Please transcribe the sailing forum thread below from "## Perithead (Nov" to "previous Mac 25.", keeping every word and mark as it appears.

TEXT BLOCK START

# New Member from Gulfport, FL



## RumHead (Sep 15, 2008)

Hi,
Great site - joined to get more involved, have lurked for awhile. Just acquired a 1980 Morgan 323 in June. Before that have owned a Victoria 18, Morgan 24, Catalina 22 and Parker-Dawson 26. The newest boat is the most complicated by far so I'm gonna lookin' for all kinds of support.
Sail in the Tampa Bay area and am looking to take some "extended weekends" to go further.


----------



## Perithead (Nov 16, 2007)

Welcome RumHead,

Glad you signed up! 

I myself moved up to a larger boat this past spring, a Watkins 29 87'. It is definately alot different and more complicated than my previous Mac 25.

I live in the southeastern corner of Alabama but I have a sailboat in the Panama City area. Would be neat if you considered an extended weekend to this area. Its really nice. 

Welcome!


----------



## TSOJOURNER (Dec 16, 1999)

Welcome to Sailnet RumHead and best of luck with the boat.


----------



## RumHead (Sep 15, 2008)

Perithead said:


> Welcome RumHead,
> 
> Glad you signed up!
> 
> ...


Sounds like a great trip. Once these infernal storms are done, I'm going to get out sailing again. Been pretty much holed up since I got the boat. It's all battened down in the marina and every time I think about taking it out - something pops up out in the Atlantic.


----------



## SailingFlorida (Aug 7, 2008)

Welcome Rum Head!

Good to see more fellow Floridiots on the board! Im restoring a Tanzer 22 ATM and hopefully will have her back in the water soon. Im on the east side and live in New Smyrna Beach--If you ever need crew members I am eager to learn and help out when asked to do so.


----------



## RumHead (Sep 15, 2008)

SailingFlorida said:


> Welcome Rum Head!
> 
> Good to see more fellow Floridiots on the board! Im restoring a Tanzer 22 ATM and hopefully will have her back in the water soon. Im on the east side and live in New Smyrna Beach--If you ever need crew members I am eager to learn and help out when asked to do so.


Roger that. Keep an eye on my website too. I talk about our adventures in tampa bay, etc. I'm trying to think of a boat/crew exchange thing to get sailors together and may get that up in a few weeks. pyratsail.com


----------



## gangrelsurf (Feb 27, 2009)

TEXT BLOCK END
GIVEN INFORMATION START

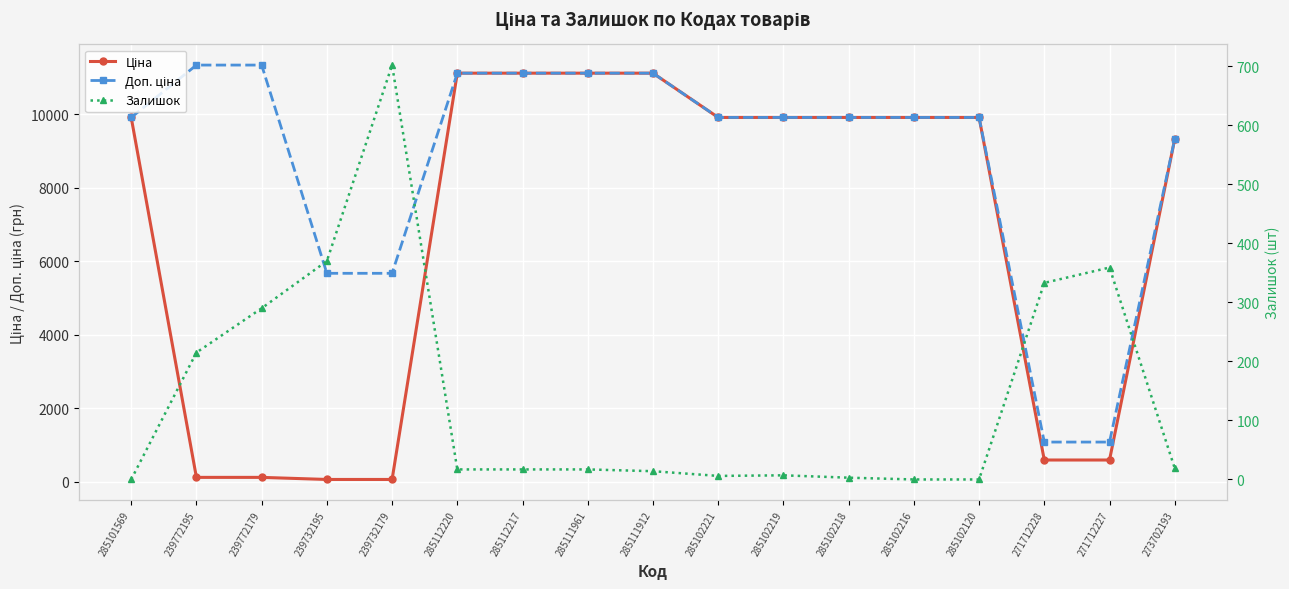

List the series in order of their peak value, lowest first.

Залишок, Ціна, Доп. ціна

GIVEN INFORMATION END

§ **RESULT OF THE EXERCISE**
## Perithead (Nov 16, 2007)

Welcome RumHead,

Glad you signed up! 

I myself moved up to a larger boat this past spring, a Watkins 29 87'. It is definately alot different and more complicated than my previous Mac 25.